Thank you for the detailed comments.
Q1: How is the NeurIPS dataset obtained, given that only the reviews for accepted papers are released?
A1: All our data(papers and reviews) stems from the public data on OpenReview, including the NeurIPS dataset. As you noted, 96% of the NeurIPS papers (2016 - 2024) released on OpenReview were accepted. We describe this statistic in Appendix A. Due to the severe imbalance in the NeurIPS data, we do not use it as test data. Instead, we use ICLR 2024 for evaluation.
We use NeurIPS 2016 - 2023 and ICLR 2017 - 2023 data to initialize the shared memory pool, providing domain-specific reviewers with sufficient background knowledge for review. Although nearly all NeurIPS dataset papers are accepted, the ICLR dataset has an acceptance rate of about 37%. Consequently, papers in the shared memory pool are relatively evenly balanced in acceptance and rejection.
This paper proposes Agent Reviewers, a multimodal multi‑agent framework that aims to automates scholarly peer review. A large corpus of historical reviews populates a shared memory pool that agents query while collaboratively critiquing both the textual and visual content of a manuscript.

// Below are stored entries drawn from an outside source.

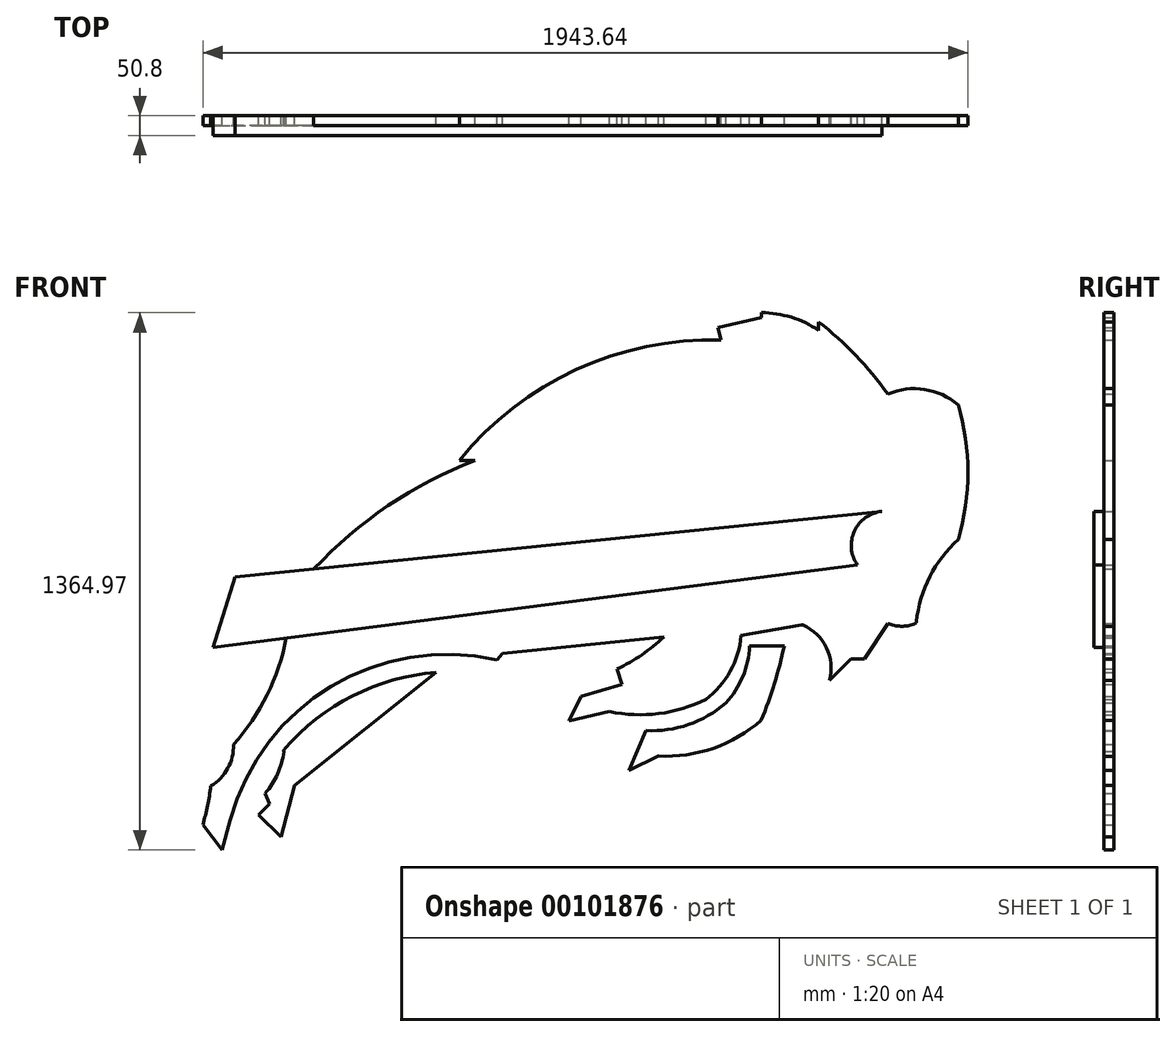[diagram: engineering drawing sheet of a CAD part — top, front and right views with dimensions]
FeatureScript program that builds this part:
annotation { "Feature Type Name" : "Feature", "Feature Type Description" : "" }
export const myFeature = defineFeature(function(context is Context, id is Id, definition is map)
    precondition{}
    {
        {
            var Q0;
            Q0=qCreatedBy(makeId("Front.planeOp"),FACE);
            var sketch = newSketch(context, id + "F0", { "sketchPlane" : qUnion([Q0])});
            skLineSegment(sketch, "E0", {"start": v(-973.64, 129.34) * mm, "end": v(-1030.7, -49.44) * mm});
            skLineSegment(sketch, "E1", {"start": v(-1030.7, -49.44) * mm, "end": v(606.92, 160.33) * mm});
            skLineSegment(sketch, "E2", {"start": v(-973.64, 129.34) * mm, "end": v(668.91, 296.17) * mm});
            skArc(sketch, "E3", {"start": v(668.91, 296.17) * mm, "mid": v(598.96, 246.03) * mm, "end": v(606.92, 160.33) * mm});
            skSolve(sketch);
        }
        {
            var Q0;
            Q0 = qSketchRegion(id + "F0", true);
            extrude(context, id + "F1", {"entities" : qUnion([Q0]), "depth" : 50.8 * mm});
        }
        {
            var Q0;
            Q0=makeQuery(id+"F1.opExtrude","CAP_FACE",FACE,{"disambiguationData":[OSD([sQuery(id+"F0.wireOp",EDGE,"E0"),sQuery(id+"F0.wireOp",EDGE,"E1"),sQuery(id+"F0.wireOp",EDGE,"E2"),sQuery(id+"F0.wireOp",EDGE,"E3")])],"isStart":false});
            var sketch = newSketch(context, id + "F2", { "sketchPlane" : qUnion([Q0])});
            skArc(sketch, "E4", {"start": v(260.08, 731.48) * mm, "mid": v(-108.02, 656.23) * mm, "end": v(-404.4, 425.33) * mm});
            skArc(sketch, "E5", {"start": v(-978.1, -295.87) * mm, "mid": v(-892.88, -169.79) * mm, "end": v(-844.3, -25.57) * mm});
            skArc(sketch, "E6", {"start": v(-1035.95, -401.48) * mm, "mid": v(-992.78, -356.48) * mm, "end": v(-978.1, -295.87) * mm});
            skLineSegment(sketch, "E7", {"start": v(-1006.96, -563.83) * mm, "end": v(-986.67, -488.45) * mm});
            skArc(sketch, "E8", {"start": v(-309.17, -81.5) * mm, "mid": v(-730, -148.32) * mm, "end": v(-986.67, -488.45) * mm});
            skLineSegment(sketch, "E9", {"start": v(-1006.96, -563.83) * mm, "end": v(-1056.25, -500.05) * mm});
            skArc(sketch, "E10", {"start": v(-1056.25, -500.05) * mm, "mid": v(-1044.13, -451.17) * mm, "end": v(-1035.95, -401.48) * mm});
            skLineSegment(sketch, "E11", {"start": v(-309.17, -81.5) * mm, "end": v(-295.02, -64.52) * mm});
            skLineSegment(sketch, "E12", {"start": v(-295.02, -64.52) * mm, "end": v(114.91, -22.89) * mm});
            skArc(sketch, "E13", {"start": v(-3.55, -103.77) * mm, "mid": v(58.9, -68.04) * mm, "end": v(114.91, -22.89) * mm});
            skLineSegment(sketch, "E14", {"start": v(-3.55, -103.77) * mm, "end": v(8.03, -143.56) * mm});
            skLineSegment(sketch, "E15", {"start": v(8.03, -143.56) * mm, "end": v(-95.54, -173.7) * mm});
            skLineSegment(sketch, "E16", {"start": v(-95.54, -173.7) * mm, "end": v(-126.44, -236.65) * mm});
            skLineSegment(sketch, "E17", {"start": v(-126.44, -236.65) * mm, "end": v(-23, -212.52) * mm});
            skArc(sketch, "E18", {"start": v(-23, -212.52) * mm, "mid": v(102, -217.48) * mm, "end": v(221.8, -181.49) * mm});
            skArc(sketch, "E19", {"start": v(221.8, -181.49) * mm, "mid": v(283.47, -109.79) * mm, "end": v(311.44, -19.44) * mm});
            skLineSegment(sketch, "E20", {"start": v(311.44, -19.44) * mm, "end": v(464.74, 7.81) * mm});
            skArc(sketch, "E21", {"start": v(535.54, -133.22) * mm, "mid": v(528.3, -50.32) * mm, "end": v(468.37, 7.4) * mm});
            skPoint(sketch, "E22.visualSharp", {"position": v(466.59, 8.14) * mm});
            skArc(sketch, "E22.filletArc", {"start": v(468.37, 7.4) * mm, "mid": v(466.58, 7.87) * mm, "end": v(464.74, 7.81) * mm});
            skLineSegment(sketch, "E23", {"start": v(535.54, -133.22) * mm, "end": v(590.7, -78.05) * mm});
            skLineSegment(sketch, "E24", {"start": v(590.7, -78.05) * mm, "end": v(625.19, -78.05) * mm});
            skLineSegment(sketch, "E25", {"start": v(625.19, -78.05) * mm, "end": v(683.8, 11.6) * mm});
            skArc(sketch, "E26", {"start": v(683.8, 11.6) * mm, "mid": v(717.53, 4.59) * mm, "end": v(751.58, 9.86) * mm});
            skArc(sketch, "E27", {"start": v(863.08, 224.87) * mm, "mid": v(790.65, 130.36) * mm, "end": v(756.67, 16.25) * mm});
            skPoint(sketch, "E28.visualSharp", {"position": v(756.2, 11.6) * mm});
            skArc(sketch, "E28.filletArc", {"start": v(751.58, 9.86) * mm, "mid": v(755.05, 12.32) * mm, "end": v(756.67, 16.25) * mm});
            skArc(sketch, "E29", {"start": v(863.08, 224.87) * mm, "mid": v(887.4, 395.78) * mm, "end": v(863.08, 566.69) * mm});
            skArc(sketch, "E30", {"start": v(863.08, 566.69) * mm, "mid": v(777.39, 606.14) * mm, "end": v(683.8, 594.27) * mm});
            skArc(sketch, "E31", {"start": v(683.8, 594.27) * mm, "mid": v(602.68, 692.55) * mm, "end": v(507.96, 777.8) * mm});
            skLineSegment(sketch, "E32", {"start": v(507.96, 777.8) * mm, "end": v(507.96, 756.32) * mm});
            skArc(sketch, "E33", {"start": v(507.96, 756.32) * mm, "mid": v(438.89, 789.48) * mm, "end": v(363.15, 801.14) * mm});
            skLineSegment(sketch, "E34", {"start": v(363.15, 801.14) * mm, "end": v(363.15, 788.44) * mm});
            skLineSegment(sketch, "E35", {"start": v(363.15, 788.44) * mm, "end": v(252.82, 763.21) * mm});
            skLineSegment(sketch, "E36", {"start": v(252.82, 763.21) * mm, "end": v(260.08, 731.48) * mm});
            skLineSegment(sketch, "E37", {"start": v(-404.4, 425.33) * mm, "end": v(-364.33, 425.33) * mm});
            skArc(sketch, "E38", {"start": v(-364.33, 425.33) * mm, "mid": v(-585.07, 310.89) * mm, "end": v(-774.28, 149.6) * mm});
            skSolve(sketch);
        }
        {
            var Q0;
            Q0 = qSketchRegion(id + "F2", true);
            var Q1;
            Q1=makeQuery(id+"F2.imprint","IMPRINT",FACE,{"disambiguationData":[TD([[makeQuery(id+"F2.imprint","IMPRINT",EDGE,{"derivedFrom":sQuery(id+"F2.wireOp",EDGE,"E4")}),1.0]])]});
            extrude(context, id + "F3", {"entities" : qUnion([Q0, Q1]), "depth" : 25.4 * mm});
        }
        {
            var Q0;
            Q0=makeQuery(id+"F1.opExtrude","CAP_FACE",FACE,{"disambiguationData":[OSD([sQuery(id+"F0.wireOp",EDGE,"E0"),sQuery(id+"F0.wireOp",EDGE,"E1"),sQuery(id+"F0.wireOp",EDGE,"E2"),sQuery(id+"F0.wireOp",EDGE,"E3")])],"isStart":false});
            var sketch = newSketch(context, id + "F4", { "sketchPlane" : qUnion([Q0])});
            skLineSegment(sketch, "E39", {"start": v(-973.64, 129.34) * mm, "end": v(-1030.7, -49.44) * mm});
            skLineSegment(sketch, "E40", {"start": v(-1030.7, -49.44) * mm, "end": v(606.92, 160.33) * mm});
            skLineSegment(sketch, "E41", {"start": v(-973.64, 129.34) * mm, "end": v(668.91, 296.17) * mm});
            skArc(sketch, "E42", {"start": v(668.91, 296.17) * mm, "mid": v(598.96, 246.03) * mm, "end": v(606.92, 160.33) * mm});
            skSolve(sketch);
        }
        {
            var Q0;
            Q0 = qSketchRegion(id + "F4", true);
            extrude(context, id + "F5", {"entities" : qUnion([Q0]), "depth" : 50.8 * mm});
        }
        {
            var Q0;
            Q0=makeQuery(id+"F1.opExtrude","CAP_FACE",FACE,{"disambiguationData":[OSD([sQuery(id+"F0.wireOp",EDGE,"E0"),sQuery(id+"F0.wireOp",EDGE,"E1"),sQuery(id+"F0.wireOp",EDGE,"E2"),sQuery(id+"F0.wireOp",EDGE,"E3")])],"isStart":true});
            var sketch = newSketch(context, id + "F6", { "sketchPlane" : qUnion([Q0])});
            skLineSegment(sketch, "E43", {"start": v(-668.91, 296.17) * mm, "end": v(973.64, 129.34) * mm});
            skLineSegment(sketch, "E44", {"start": v(973.64, 129.34) * mm, "end": v(1030.7, -49.44) * mm});
            skLineSegment(sketch, "E45", {"start": v(1030.7, -49.44) * mm, "end": v(-606.92, 160.33) * mm});
            skArc(sketch, "E46", {"start": v(-606.92, 160.33) * mm, "mid": v(-598.96, 246.03) * mm, "end": v(-668.91, 296.17) * mm});
            skSolve(sketch);
        }
        {
            var Q0;
            Q0=makeQuery(id+"F6.imprint","IMPRINT",FACE,{"disambiguationData":[TD([[makeQuery(id+"F6.imprint","IMPRINT",EDGE,{"derivedFrom":sQuery(id+"F6.wireOp",EDGE,"E43")}),1.0]])]});
            extrude(context, id + "F7", {"entities" : qUnion([Q0]), "operationType" : NewBodyOperationType.REMOVE, "oppositeDirection" : true, "depth" : 50.8 * mm});
        }
        {
            var Q0;
            Q0=makeQuery(id+"F3.opExtrude","CAP_FACE",FACE,{"disambiguationData":[OSD([sQuery(id+"F0.wireOp",EDGE,"E1"),sQuery(id+"F0.wireOp",EDGE,"E2"),sQuery(id+"F0.wireOp",EDGE,"E3"),sQuery(id+"F2.wireOp",EDGE,"E4"),sQuery(id+"F2.wireOp",EDGE,"E5"),sQuery(id+"F2.wireOp",EDGE,"E6"),sQuery(id+"F2.wireOp",EDGE,"E7"),sQuery(id+"F2.wireOp",EDGE,"E8"),sQuery(id+"F2.wireOp",EDGE,"E9"),sQuery(id+"F2.wireOp",EDGE,"E10"),sQuery(id+"F2.wireOp",EDGE,"E11"),sQuery(id+"F2.wireOp",EDGE,"E12"),sQuery(id+"F2.wireOp",EDGE,"E13"),sQuery(id+"F2.wireOp",EDGE,"E14"),sQuery(id+"F2.wireOp",EDGE,"E15"),sQuery(id+"F2.wireOp",EDGE,"E16"),sQuery(id+"F2.wireOp",EDGE,"E17"),sQuery(id+"F2.wireOp",EDGE,"E18"),sQuery(id+"F2.wireOp",EDGE,"E19"),sQuery(id+"F2.wireOp",EDGE,"E20"),sQuery(id+"F2.wireOp",EDGE,"E21"),sQuery(id+"F2.wireOp",EDGE,"E22.filletArc"),sQuery(id+"F2.wireOp",EDGE,"E23"),sQuery(id+"F2.wireOp",EDGE,"E24"),sQuery(id+"F2.wireOp",EDGE,"E25"),sQuery(id+"F2.wireOp",EDGE,"E26"),sQuery(id+"F2.wireOp",EDGE,"E27"),sQuery(id+"F2.wireOp",EDGE,"E28.filletArc"),sQuery(id+"F2.wireOp",EDGE,"E29"),sQuery(id+"F2.wireOp",EDGE,"E30"),sQuery(id+"F2.wireOp",EDGE,"E31"),sQuery(id+"F2.wireOp",EDGE,"E32"),sQuery(id+"F2.wireOp",EDGE,"E33"),sQuery(id+"F2.wireOp",EDGE,"E34"),sQuery(id+"F2.wireOp",EDGE,"E35"),sQuery(id+"F2.wireOp",EDGE,"E36"),sQuery(id+"F2.wireOp",EDGE,"E37"),sQuery(id+"F2.wireOp",EDGE,"E38")])],"isStart":true});
            var sketch = newSketch(context, id + "F8", { "sketchPlane" : qUnion([Q0])});
            skArc(sketch, "E47", {"start": v(848.7, -307.72) * mm, "mid": v(675.35, -172.47) * mm, "end": v(463.75, -112.7) * mm});
            skLineSegment(sketch, "E48", {"start": v(463.75, -112.7) * mm, "end": v(823.31, -399.79) * mm});
            skLineSegment(sketch, "E49", {"start": v(823.31, -399.79) * mm, "end": v(857.97, -531.17) * mm});
            skLineSegment(sketch, "E50", {"start": v(857.97, -531.17) * mm, "end": v(914.31, -474.82) * mm});
            skLineSegment(sketch, "E51", {"start": v(914.31, -474.82) * mm, "end": v(886.14, -446.64) * mm});
            skPoint(sketch, "E51.endSnap0", {"position": v(886.14, -503) * mm});
            skLineSegment(sketch, "E52", {"start": v(886.14, -446.64) * mm, "end": v(897.64, -419.94) * mm});
            skPoint(sketch, "E53.visualSharp", {"position": v(851.18, -310.6) * mm});
            skArc(sketch, "E53.filletArc", {"start": v(850.43, -314.15) * mm, "mid": v(850.31, -310.73) * mm, "end": v(848.7, -307.72) * mm});
            skArc(sketch, "E54", {"start": v(850.43, -314.15) * mm, "mid": v(866.26, -370.52) * mm, "end": v(897.64, -419.94) * mm});
            skArc(sketch, "E55", {"start": v(-333.12, -45.55) * mm, "mid": v(-315.58, -123.35) * mm, "end": v(-272.34, -190.36) * mm});
            skLineSegment(sketch, "E56", {"start": v(-69.25, -260.42) * mm, "end": v(-26.92, -361.34) * mm});
            skLineSegment(sketch, "E57", {"start": v(-26.92, -361.34) * mm, "end": v(-101.8, -325.53) * mm});
            skLineSegment(sketch, "E58", {"start": v(-333.12, -45.55) * mm, "end": v(-420.84, -45.55) * mm});
            skArc(sketch, "E59", {"start": v(-420.84, -45.55) * mm, "mid": v(-395.92, -141.32) * mm, "end": v(-362.24, -234.37) * mm});
            skArc(sketch, "E60", {"start": v(-362.24, -234.37) * mm, "mid": v(-240.92, -305.37) * mm, "end": v(-101.8, -325.53) * mm});
            skPoint(sketch, "E61", {"position": v(-272.34, -190.36) * mm});
            skArc(sketch, "E62", {"start": v(-272.34, -190.36) * mm, "mid": v(-177.66, -245.3) * mm, "end": v(-69.25, -260.42) * mm});
            skSolve(sketch);
        }
        {
            var Q0;
            Q0 = qSketchRegion(id + "F8", true);
            extrude(context, id + "F9", {"entities" : qUnion([Q0]), "depth" : 25.4 * mm});
        }
        {
            var Q0;
            Q0=makeQuery(id+"F9.opExtrude","CAP_FACE",FACE,{"disambiguationData":[OSD([sQuery(id+"F8.wireOp",EDGE,"E47"),sQuery(id+"F8.wireOp",EDGE,"E48"),sQuery(id+"F8.wireOp",EDGE,"E49"),sQuery(id+"F8.wireOp",EDGE,"E50"),sQuery(id+"F8.wireOp",EDGE,"E51"),sQuery(id+"F8.wireOp",EDGE,"E52"),sQuery(id+"F8.wireOp",EDGE,"E53.filletArc"),sQuery(id+"F8.wireOp",EDGE,"E54")])],"isStart":true});
            var sketch = newSketch(context, id + "F10", { "sketchPlane" : qUnion([Q0])});
            skArc(sketch, "E63.0", {"start": v(-463.75, -112.7) * mm, "mid": v(-675.35, -172.47) * mm, "end": v(-848.7, -307.72) * mm});
            skLineSegment(sketch, "E63.1", {"start": v(-823.31, -399.79) * mm, "end": v(-463.75, -112.7) * mm});
            skArc(sketch, "E63.2", {"start": v(-848.7, -307.72) * mm, "mid": v(-850.31, -310.73) * mm, "end": v(-850.43, -314.15) * mm});
            skLineSegment(sketch, "E63.3", {"start": v(-857.97, -531.17) * mm, "end": v(-823.31, -399.79) * mm});
            skArc(sketch, "E63.4", {"start": v(-850.43, -314.15) * mm, "mid": v(-866.26, -370.52) * mm, "end": v(-897.64, -419.94) * mm});
            skLineSegment(sketch, "E63.5", {"start": v(-897.64, -419.94) * mm, "end": v(-886.14, -446.64) * mm});
            skLineSegment(sketch, "E63.6", {"start": v(-886.14, -446.64) * mm, "end": v(-914.31, -474.82) * mm});
            skLineSegment(sketch, "E63.7", {"start": v(-914.31, -474.82) * mm, "end": v(-857.97, -531.17) * mm});
            skLineSegment(sketch, "E64.0", {"start": v(420.84, -45.55) * mm, "end": v(333.12, -45.55) * mm});
            skArc(sketch, "E64.1", {"start": v(362.24, -234.37) * mm, "mid": v(395.92, -141.32) * mm, "end": v(420.84, -45.55) * mm});
            skArc(sketch, "E64.2", {"start": v(272.34, -190.36) * mm, "mid": v(177.66, -245.3) * mm, "end": v(69.25, -260.42) * mm});
            skLineSegment(sketch, "E64.3", {"start": v(69.25, -260.42) * mm, "end": v(26.92, -361.34) * mm});
            skLineSegment(sketch, "E64.4", {"start": v(26.92, -361.34) * mm, "end": v(101.8, -325.53) * mm});
            skArc(sketch, "E64.5", {"start": v(333.12, -45.55) * mm, "mid": v(315.58, -123.35) * mm, "end": v(272.34, -190.36) * mm});
            skArc(sketch, "E64.6", {"start": v(101.8, -325.53) * mm, "mid": v(240.92, -305.37) * mm, "end": v(362.24, -234.37) * mm});
            skSolve(sketch);
        }
        {
            var Q0;
            Q0=makeQuery(id+"F10.imprint","IMPRINT",FACE,{"disambiguationData":[TD([[makeQuery(id+"F10.imprint","IMPRINT",EDGE,{"derivedFrom":sQuery(id+"F10.wireOp",EDGE,"E63.0")}),-1.0]])]});
            var Q1;
            Q1=makeQuery(id+"F10.imprint","IMPRINT",FACE,{"disambiguationData":[TD([[makeQuery(id+"F10.imprint","IMPRINT",EDGE,{"derivedFrom":sQuery(id+"F10.wireOp",EDGE,"E64.0")}),1.0]])]});
            extrude(context, id + "F11", {"entities" : qUnion([Q0, Q1]), "depth" : 25.4 * mm});
        }
        {
            var Q0;
            Q0=makeQuery(id+"F9.opExtrude","CAP_FACE",FACE,{"disambiguationData":[OSD([sQuery(id+"F8.wireOp",EDGE,"E47"),sQuery(id+"F8.wireOp",EDGE,"E48"),sQuery(id+"F8.wireOp",EDGE,"E49"),sQuery(id+"F8.wireOp",EDGE,"E50"),sQuery(id+"F8.wireOp",EDGE,"E51"),sQuery(id+"F8.wireOp",EDGE,"E52"),sQuery(id+"F8.wireOp",EDGE,"E53.filletArc"),sQuery(id+"F8.wireOp",EDGE,"E54")])],"isStart":false});
            var sketch = newSketch(context, id + "F12", { "sketchPlane" : qUnion([Q0])});
            skArc(sketch, "E65.0", {"start": v(897.64, -419.94) * mm, "mid": v(866.26, -370.52) * mm, "end": v(850.43, -314.15) * mm});
            skLineSegment(sketch, "E65.1", {"start": v(886.14, -446.64) * mm, "end": v(897.64, -419.94) * mm});
            skArc(sketch, "E65.2", {"start": v(850.43, -314.15) * mm, "mid": v(850.31, -310.73) * mm, "end": v(848.7, -307.72) * mm});
            skLineSegment(sketch, "E65.3", {"start": v(914.31, -474.82) * mm, "end": v(886.14, -446.64) * mm});
            skArc(sketch, "E65.4", {"start": v(848.7, -307.72) * mm, "mid": v(675.35, -172.47) * mm, "end": v(463.75, -112.7) * mm});
            skLineSegment(sketch, "E65.5", {"start": v(463.75, -112.7) * mm, "end": v(823.31, -399.79) * mm});
            skLineSegment(sketch, "E65.6", {"start": v(823.31, -399.79) * mm, "end": v(857.97, -531.17) * mm});
            skLineSegment(sketch, "E65.7", {"start": v(857.97, -531.17) * mm, "end": v(914.31, -474.82) * mm});
            skArc(sketch, "E66.0", {"start": v(-69.25, -260.42) * mm, "mid": v(-177.66, -245.3) * mm, "end": v(-272.34, -190.36) * mm});
            skLineSegment(sketch, "E66.1", {"start": v(-26.92, -361.34) * mm, "end": v(-69.25, -260.42) * mm});
            skLineSegment(sketch, "E66.2", {"start": v(-333.12, -45.55) * mm, "end": v(-420.84, -45.55) * mm});
            skArc(sketch, "E66.3", {"start": v(-420.84, -45.55) * mm, "mid": v(-395.92, -141.32) * mm, "end": v(-362.24, -234.37) * mm});
            skArc(sketch, "E66.4", {"start": v(-362.24, -234.37) * mm, "mid": v(-240.92, -305.37) * mm, "end": v(-101.8, -325.53) * mm});
            skArc(sketch, "E66.5", {"start": v(-272.34, -190.36) * mm, "mid": v(-315.58, -123.35) * mm, "end": v(-333.12, -45.55) * mm});
            skLineSegment(sketch, "E66.6", {"start": v(-101.8, -325.53) * mm, "end": v(-26.92, -361.34) * mm});
            skSolve(sketch);
        }
        {
            var Q0;
            Q0=makeQuery(id+"F12.imprint","IMPRINT",FACE,{"disambiguationData":[TD([[makeQuery(id+"F12.imprint","IMPRINT",EDGE,{"derivedFrom":sQuery(id+"F12.wireOp",EDGE,"E65.0")}),-1.0]])]});
            var Q1;
            Q1=makeQuery(id+"F12.imprint","IMPRINT",FACE,{"disambiguationData":[TD([[makeQuery(id+"F12.imprint","IMPRINT",EDGE,{"derivedFrom":sQuery(id+"F12.wireOp",EDGE,"E66.0")}),1.0]])]});
            extrude(context, id + "F13", {"entities" : qUnion([Q0, Q1]), "operationType" : NewBodyOperationType.REMOVE, "oppositeDirection" : true, "depth" : 25.4 * mm});
        }
        {
            var Q0;
            Q0=makeQuery(id+"F9.opExtrude","CAP_FACE",FACE,{"disambiguationData":[OSD([sQuery(id+"F8.wireOp",EDGE,"E55"),sQuery(id+"F8.wireOp",EDGE,"E56"),sQuery(id+"F8.wireOp",EDGE,"E57"),sQuery(id+"F8.wireOp",EDGE,"E58"),sQuery(id+"F8.wireOp",EDGE,"E59"),sQuery(id+"F8.wireOp",EDGE,"E60"),sQuery(id+"F8.wireOp",EDGE,"E62")])],"isStart":false});
            var sketch = newSketch(context, id + "F14", { "sketchPlane" : qUnion([Q0])});
            skArc(sketch, "E67.0", {"start": v(-69.25, -260.42) * mm, "mid": v(-177.66, -245.3) * mm, "end": v(-272.34, -190.36) * mm});
            skLineSegment(sketch, "E67.1", {"start": v(-26.92, -361.34) * mm, "end": v(-69.25, -260.42) * mm});
            skLineSegment(sketch, "E67.2", {"start": v(-333.12, -45.55) * mm, "end": v(-420.84, -45.55) * mm});
            skArc(sketch, "E67.3", {"start": v(-420.84, -45.55) * mm, "mid": v(-395.92, -141.32) * mm, "end": v(-362.24, -234.37) * mm});
            skArc(sketch, "E67.4", {"start": v(-362.24, -234.37) * mm, "mid": v(-240.92, -305.37) * mm, "end": v(-101.8, -325.53) * mm});
            skArc(sketch, "E67.5", {"start": v(-272.34, -190.36) * mm, "mid": v(-315.58, -123.35) * mm, "end": v(-333.12, -45.55) * mm});
            skLineSegment(sketch, "E67.6", {"start": v(-101.8, -325.53) * mm, "end": v(-26.92, -361.34) * mm});
            skSolve(sketch);
        }
        {
            var Q0;
            Q0=makeQuery(id+"F14.imprint","IMPRINT",FACE,{"disambiguationData":[TD([[makeQuery(id+"F14.imprint","IMPRINT",EDGE,{"derivedFrom":sQuery(id+"F14.wireOp",EDGE,"E67.0")}),-1.0]])]});
            extrude(context, id + "F15", {"entities" : qUnion([Q0]), "operationType" : NewBodyOperationType.REMOVE, "oppositeDirection" : true, "depth" : 25.4 * mm});
        }
    });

The system outperforms prior AI review tools on strengths/weakness alignment and decision prediction; ablation studies confirm the importance of multi‑agent discussion, the memory pool, and the multimodal agent.
The reviewers agree the paper tackles an important practical problem. The constructed peer-review dataset can be useful to the research community. The proposed method is clear. The experiments are comprehensive: comparisons with three baselines (AI Scientist, AgentReview, and LLM Review), ablations, cross‑LLM generalization, and new results added during rebuttal for venues of NeurIPS 2024 and ICLR 2023/24.
The original submission lacked clarity regarding evaluation metrics, dataset sourcing, data leakage safeguards, and the choice of baseline LLM. It seems the rebuttal addressed most of these points satisfactorily. One major issue is the analysis currently focuses only on titles, abstracts, and introductions sections of the paper, which does not fully reflect the real-world peer-review process. The authors explain this limitation is due to challenges in handling long contexts, and defer the full-paper analysis and real-time retrieval to future work. The system's weaker coverage of weaknesses versus strengths remains an open issue – the authors should discuss this in the future revisions.